Demokratie ist ein Prozess, nicht einfach ein Zustand

Vor der Abreise Richtung Europa-Parlament durfte ich heute Früh die Konferenz im Haus der Europäischen Union in Wien unter dem Titel „Democracy Is (No!) Fiction“ eröffnen. Die Konferenz wird vom Institut für den Donauraum und Mitteleuropa (IDM) ausgerichtet.

„Der moderne Staat beruht auf Voraussetzungen, die er selbst nicht schaffen kann“, sagte der Rechtsphilosoph und Verfassungsjurist Ernst Wolfgang Böckenförde. Dieses auch als „Böckenförde-Diktum“ bekannte Zitat ist für mich auch die Grundlage dieser Konferenz.

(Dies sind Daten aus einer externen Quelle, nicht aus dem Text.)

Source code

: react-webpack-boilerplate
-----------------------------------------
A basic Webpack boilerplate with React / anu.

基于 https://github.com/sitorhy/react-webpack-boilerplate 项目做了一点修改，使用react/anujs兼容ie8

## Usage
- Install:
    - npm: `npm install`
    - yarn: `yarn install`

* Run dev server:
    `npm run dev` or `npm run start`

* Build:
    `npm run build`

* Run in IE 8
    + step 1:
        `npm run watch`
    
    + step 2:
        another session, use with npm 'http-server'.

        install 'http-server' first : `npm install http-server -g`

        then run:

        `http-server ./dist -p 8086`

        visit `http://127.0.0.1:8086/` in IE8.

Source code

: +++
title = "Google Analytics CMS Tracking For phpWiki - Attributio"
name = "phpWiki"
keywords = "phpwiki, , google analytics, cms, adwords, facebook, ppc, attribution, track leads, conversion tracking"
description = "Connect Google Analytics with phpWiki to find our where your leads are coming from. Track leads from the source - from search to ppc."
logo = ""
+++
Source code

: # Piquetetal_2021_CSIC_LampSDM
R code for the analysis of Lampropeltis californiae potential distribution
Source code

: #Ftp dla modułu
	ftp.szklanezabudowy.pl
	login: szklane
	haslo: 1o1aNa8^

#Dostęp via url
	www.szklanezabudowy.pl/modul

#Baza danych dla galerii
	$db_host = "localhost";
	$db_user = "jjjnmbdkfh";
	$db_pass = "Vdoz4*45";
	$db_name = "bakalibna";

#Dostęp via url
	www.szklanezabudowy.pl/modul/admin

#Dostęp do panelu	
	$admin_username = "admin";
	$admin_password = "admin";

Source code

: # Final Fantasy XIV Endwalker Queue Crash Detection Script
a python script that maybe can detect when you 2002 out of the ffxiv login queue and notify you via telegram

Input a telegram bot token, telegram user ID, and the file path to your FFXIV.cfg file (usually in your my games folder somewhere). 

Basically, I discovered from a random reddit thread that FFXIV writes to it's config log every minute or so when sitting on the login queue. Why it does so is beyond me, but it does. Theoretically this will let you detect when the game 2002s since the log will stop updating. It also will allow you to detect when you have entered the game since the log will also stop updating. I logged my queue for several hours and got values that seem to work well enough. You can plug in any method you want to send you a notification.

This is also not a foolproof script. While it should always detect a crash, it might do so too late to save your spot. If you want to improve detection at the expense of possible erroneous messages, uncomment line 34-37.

Denn wir leben in Zeiten, in denen unter dem schockierenden Titel der „illiberalen Demokratie“ versucht wird, eine Art „Demokratie-Ersatz“ zu schaffen, der sich als Demokratie präsentiert und sich auch für möglichst viele Menschen so anfühlen soll, den aber die Voraussetzungen fehlen, derer eine Demokratie bedarf.

Dazu gehören nicht nur Gewissens-, Gedanken-, Meinungs-, Rede- und Pressefreiheit, sondern auch die ausgiebige Verwirklichung dieser Freiheiten und deren Verteidigung

  • durch Diskurs zu grundsätzlichen Fragen auch schon in den Familien und Schulen;
  • durch Interesse an Fakten und Wissenschaft als Grundlage für echte Meinungsbildung;
  • durch das Aussprechen der eigenen Gedanken auf möglichst allen Kanälen, gepaart mit ehrlichen Zuhören, wenn andere Menschen sprechen;
  • durch Respekt für Journalismus
  • und mehr.

So wird die liberale Demokratie verteidigt. – Da wir in Zeiten leben, in denen Wahlen vielfach belächelt oder sogar als Ärgernis empfunden werden, sei auch hier erwähnt, was ich auch in meiner Eröffnungsrede gesagt habe: Demokratie zeichnet sich laut dem großen Philosophen Sir Karl Popper dadurch aus, dass man Regierungen abwählen kann, dass es einen friedlichen, demokratischen Wechsel geben kann – das gilt nicht nur für Regierungen, sondern für jedes gewählte Amt. Und es erinnert uns daran, dass der Zeitfaktor untrennbar mit der Demokratie verbunden ist. Würde es nur eine einzige demokratische Entscheidung geben, und dann nie wieder eine Wahl, würde die gesamte Sache zur Farce verkommen. Deshalb sind Momentaufnahmen – noch dazu, wenn sie ohne Inhalt und ohne Verbindlichkeit stattfinden, wie etwa beim Brexit – aus demokratiepolitischer Sicht sehr kritisch zu beurteilen.

Der Parlamentarismus gehört zur Demokratie logisch dazu. Sonst ist das „Volk“, was wörtlich im Begriff der Demokratie steckt, nicht vertreten. Und ganz nach Popper gilt, dass Parlamentarismus dafür sorgt, dass die Vertretung in der Gesetzgebung und der Kontrolle der Regierungen für Andere (nicht für einen selbst) zu vollziehen ist, und dass der Zeitfaktor dafür sorgt, dass Parlamente regelmäßig erneuert werden. Auch das habe ich heute in der Eröffnungsrede erwähnt. Ich halte den Parlamentarismus für eine der großen Erfindungen der Menschheit. Wie der Buchdruck oder der elektrische Strom technologische Innovationen sind, ist der Parlamentarismus eine soziale und politische Innovation. Nützen wir ihn!